### AIM OF THE EXERCISE
Copy out every line of the records below verbatim, leaving the pictures out of your answer.

### DATA SUPPLIED
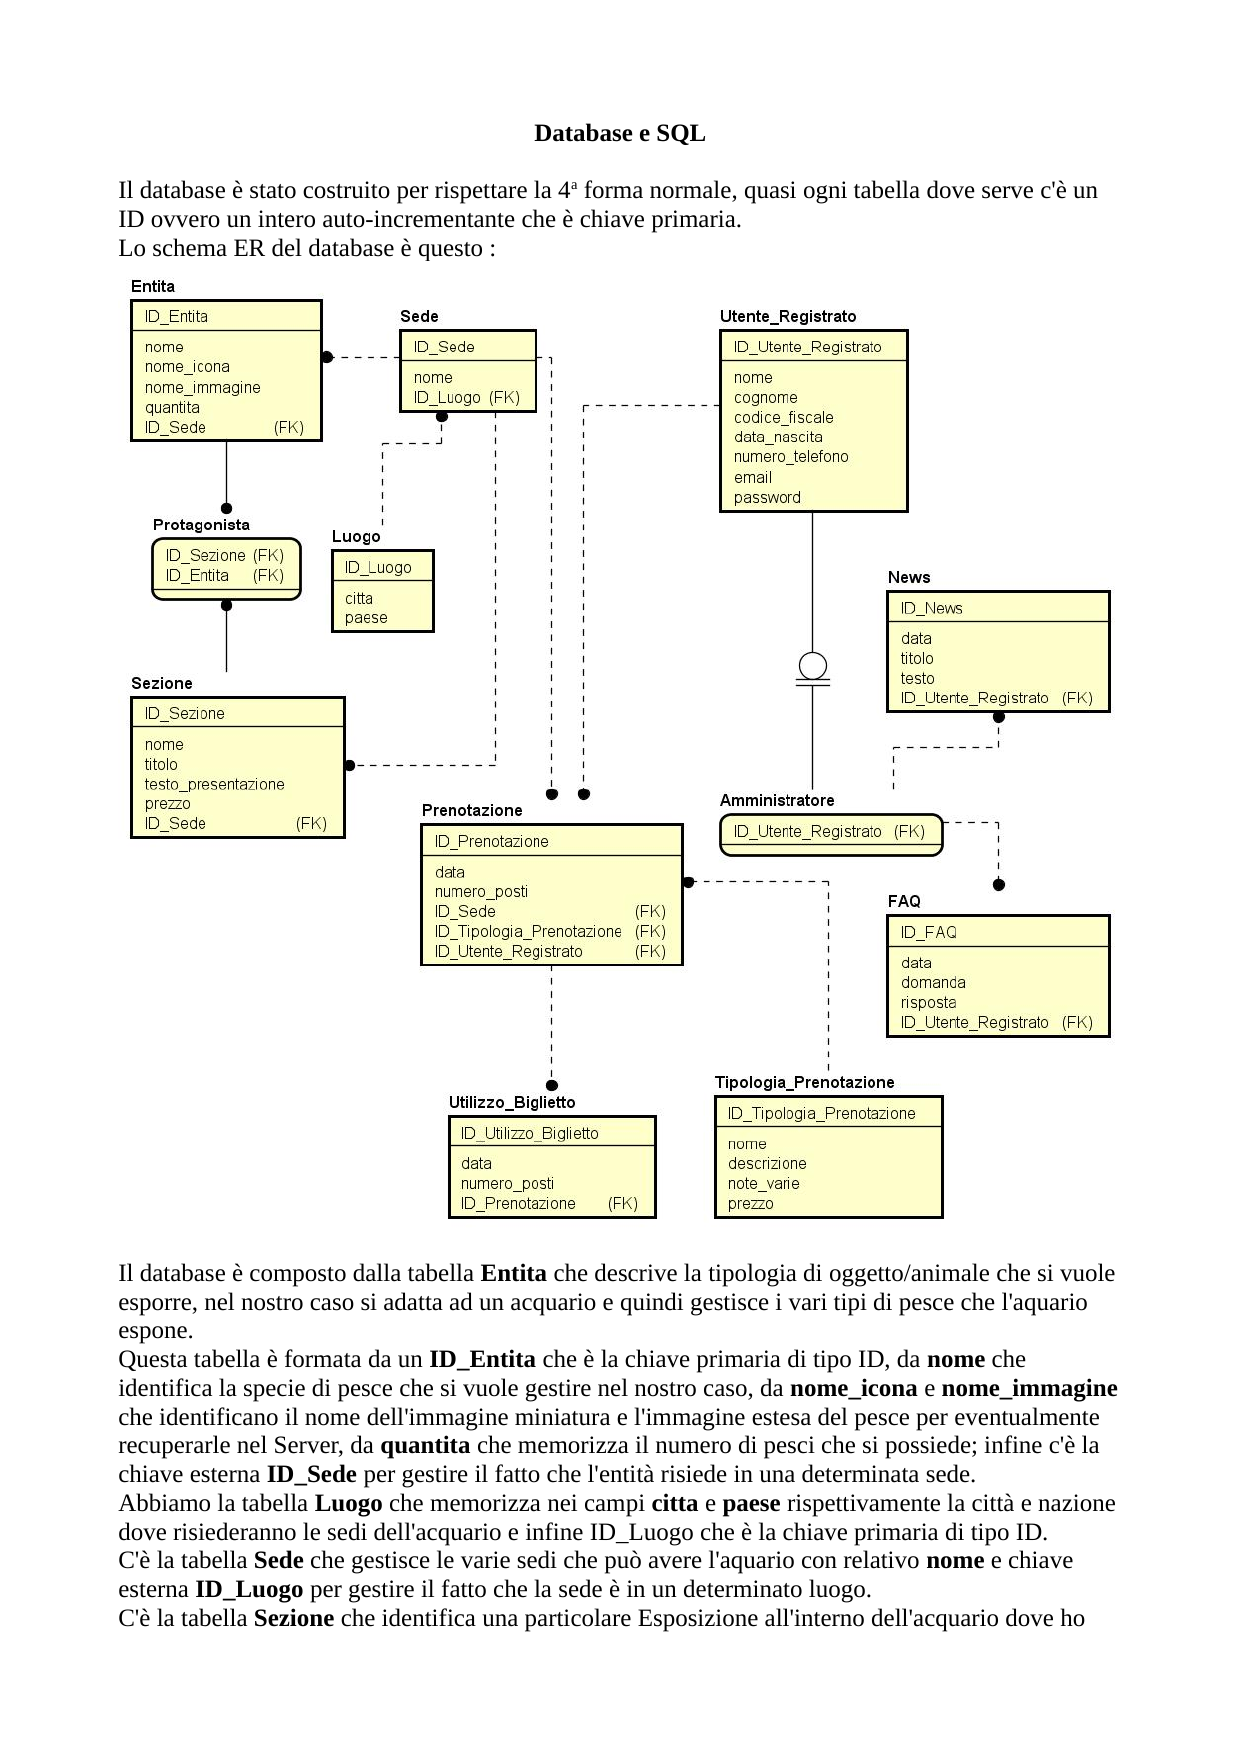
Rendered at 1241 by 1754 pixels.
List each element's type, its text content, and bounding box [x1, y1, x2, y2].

picture [118, 261, 1123, 1230]
text Abbiamo la tabella Luogo che memorizza nei campi citta e paese rispettivamente la città e nazione dove risiederanno le sedi dell'acquario e infine ID_Luogo che è la chiave primaria di tipo ID. [118, 1488, 1122, 1546]
text Questa tabella è formata da un ID_Entita che è la chiave primaria di tipo ID, da nome che identifica la specie di pesce che si vuole gestire nel nostro caso, da nome_icona e nome_immagine che identificano il nome dell'immagine miniatura e l'immagine estesa del pesce per eventualmente recuperarle nel Server, da quantita che memorizza il numero di pesci che si possiede; infine c'è la chiave esterna ID_Sede per gestire il fatto che l'entità risiede in una determinata sede. [118, 1344, 1122, 1488]
text Il database è composto dalla tabella Entita che descrive la tipologia di oggetto/animale che si vuole esporre, nel nostro caso si adatta ad un acquario e quindi gestisce i vari tipi di pesce che l'aquario espone. [118, 1258, 1122, 1344]
text Il database è stato costruito per rispettare la 4a forma normale, quasi ogni tabella dove serve c'è un ID ovvero un intero auto-incrementante che è chiave primaria. [118, 176, 1122, 233]
text Lo schema ER del database è questo : [118, 233, 1122, 261]
text C'è la tabella Sede che gestisce le varie sedi che può avere l'aquario con relativo nome e chiave esterna ID_Luogo per gestire il fatto che la sede è in un determinato luogo. [118, 1546, 1122, 1603]
text Database e SQL [118, 118, 1122, 147]
text C'è la tabella Sezione che identifica una particolare Esposizione all'interno dell'acquario dove ho [118, 1603, 1122, 1632]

### TASK OUTPUT
Rendered at 1241 by 1754 pixels.
List each element's type, its text content, and bounding box [x1, y1, x2, y2].

picture [118, 261, 1123, 1230]
text Abbiamo la tabella Luogo che memorizza nei campi citta e paese rispettivamente la città e nazione dove risiederanno le sedi dell'acquario e infine ID_Luogo che è la chiave primaria di tipo ID. [118, 1488, 1122, 1546]
text Questa tabella è formata da un ID_Entita che è la chiave primaria di tipo ID, da nome che identifica la specie di pesce che si vuole gestire nel nostro caso, da nome_icona e nome_immagine che identificano il nome dell'immagine miniatura e l'immagine estesa del pesce per eventualmente recuperarle nel Server, da quantita che memorizza il numero di pesci che si possiede; infine c'è la chiave esterna ID_Sede per gestire il fatto che l'entità risiede in una determinata sede. [118, 1344, 1122, 1488]
text Il database è composto dalla tabella Entita che descrive la tipologia di oggetto/animale che si vuole esporre, nel nostro caso si adatta ad un acquario e quindi gestisce i vari tipi di pesce che l'aquario espone. [118, 1258, 1122, 1344]
text Il database è stato costruito per rispettare la 4a forma normale, quasi ogni tabella dove serve c'è un ID ovvero un intero auto-incrementante che è chiave primaria. [118, 176, 1122, 233]
text Lo schema ER del database è questo : [118, 233, 1122, 261]
text C'è la tabella Sede che gestisce le varie sedi che può avere l'aquario con relativo nome e chiave esterna ID_Luogo per gestire il fatto che la sede è in un determinato luogo. [118, 1546, 1122, 1603]
text Database e SQL [118, 118, 1122, 147]
text C'è la tabella Sezione che identifica una particolare Esposizione all'interno dell'acquario dove ho [118, 1603, 1122, 1632]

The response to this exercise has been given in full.